Travel Agent: Some leaders have expressed concerns with aging of agency owners and /managers? And fears of the aging of the agency client base.

Pittman: There are a new breed of agents that are adapting to new opportunities with the younger technology-enable demographic.

Teates: We find these newer agents using Web 2.0 to build new online oriented businesses. Our Young Professionals Society has experience steady growth in the past three years and has it’s own Facebook and LinkedIn page oriented to younger agents.

Pittman: In 2008 ASTA commissioned a consumer research project through D.K. Shifflet & Associates that found Younger (18-34) and Less Affluent (<$75K) consumers used the services of an agent as much, if not more than the most affluent respondents (>$150K). One school of thought is that older travelers have preconceived opinions of the traditional “brick and mortar” agencies where fees were not usually charged, whereas, the younger users of travel agents do not.

Travel Agent: Any data on total agency sales? Is this tracked?

Pittman: ARC tracks airlines sales at (Editors Note: ARC reporting some good news as October sales set a new high for 2009, although short of October ’08 by 3.5 percent. Total sales hit $6,064,705,853, down 3.51 percent and year to date $56,272,248,481 down 20.42 percent.)

184 carriers reported for October, along with 16,220 retail locations. 1,014 STP locations and 883 VTC locations.

Teates: PhoCusWright’s Travel Agency Distribution Landscape Study in 2008 estimated that travel agents generated $110 billion in travel sales and they estimated that sales would slide to $104 billion in 2009. The economic downturn was not considered in that forecast, so sales are likely lower than forecasted. PhoCusWright found erosion of sales to be affected mostly by consumer-direct online sales, online travel agent sales, and consumer-direct offline.

Travel Agent: What is the importance of research to agency owners and mangers? What is ASTA's role in this?

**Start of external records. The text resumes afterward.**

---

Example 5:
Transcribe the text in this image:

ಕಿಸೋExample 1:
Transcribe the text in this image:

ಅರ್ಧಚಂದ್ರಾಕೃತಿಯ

Pittman: Research plays a vital role in understanding where the industry has gone and where it might be headed. From a member perspective, ASTA’s research is used as the basis for many of the online tools that allow members to benchmark their business against their peers. Data from ASTA’s Labor and Compensation Study is used in an online tool that allows our members to search for agent salaries by skill level, geographic location and company size. Our Financial Report, GDS Survey and Service Fee Surveys are used to build other financial tools, including our online Balance Sheet and Operating Expenses Benchmarking tools that are used in conjunction with our Travel Agent’s Management Toolkit. We also use our research to develop other programs for our members such as the Nolan Burris course on Business Models.

Teates: We receive requests for research daily from our members to assist them in developing strategies, updating business models, understand industry changes, creating marketing strategies, and writing contracts/developing bids. We also get many hits in our E-Library for our research materials. It shows that our members are using research to make informed decisions about their business.

Travel Agent: Any forecast for 2010? What should we be looking for in terms of changes in agency distribution?

Pittman: There will no doubt be challenges in 2010. If I had to guess, it’s likely that 2010 will be identified as the year of recovery. The industry will likely be focused on ways to improve their businesses as consumer confidence returns. Nonetheless, an airline or two may continue to make noise about transferring some, or all, of its distribution costs, including, but not limited to GDS and credit card, in 2010. Yet, as long as agents continue to focus on 1) providing value to suppliers by creating demand for travel and 2) providing valued services to consumers, the future looks good.

Teates: From our member’s perspective, when asked for the 2009 Agency Business Trends report when they expected their business to rebound, most agencies expect to rebound in the spring or summer of 2010. Although, a large percentage do not expect full recovery until 2011, especially for corporate travel.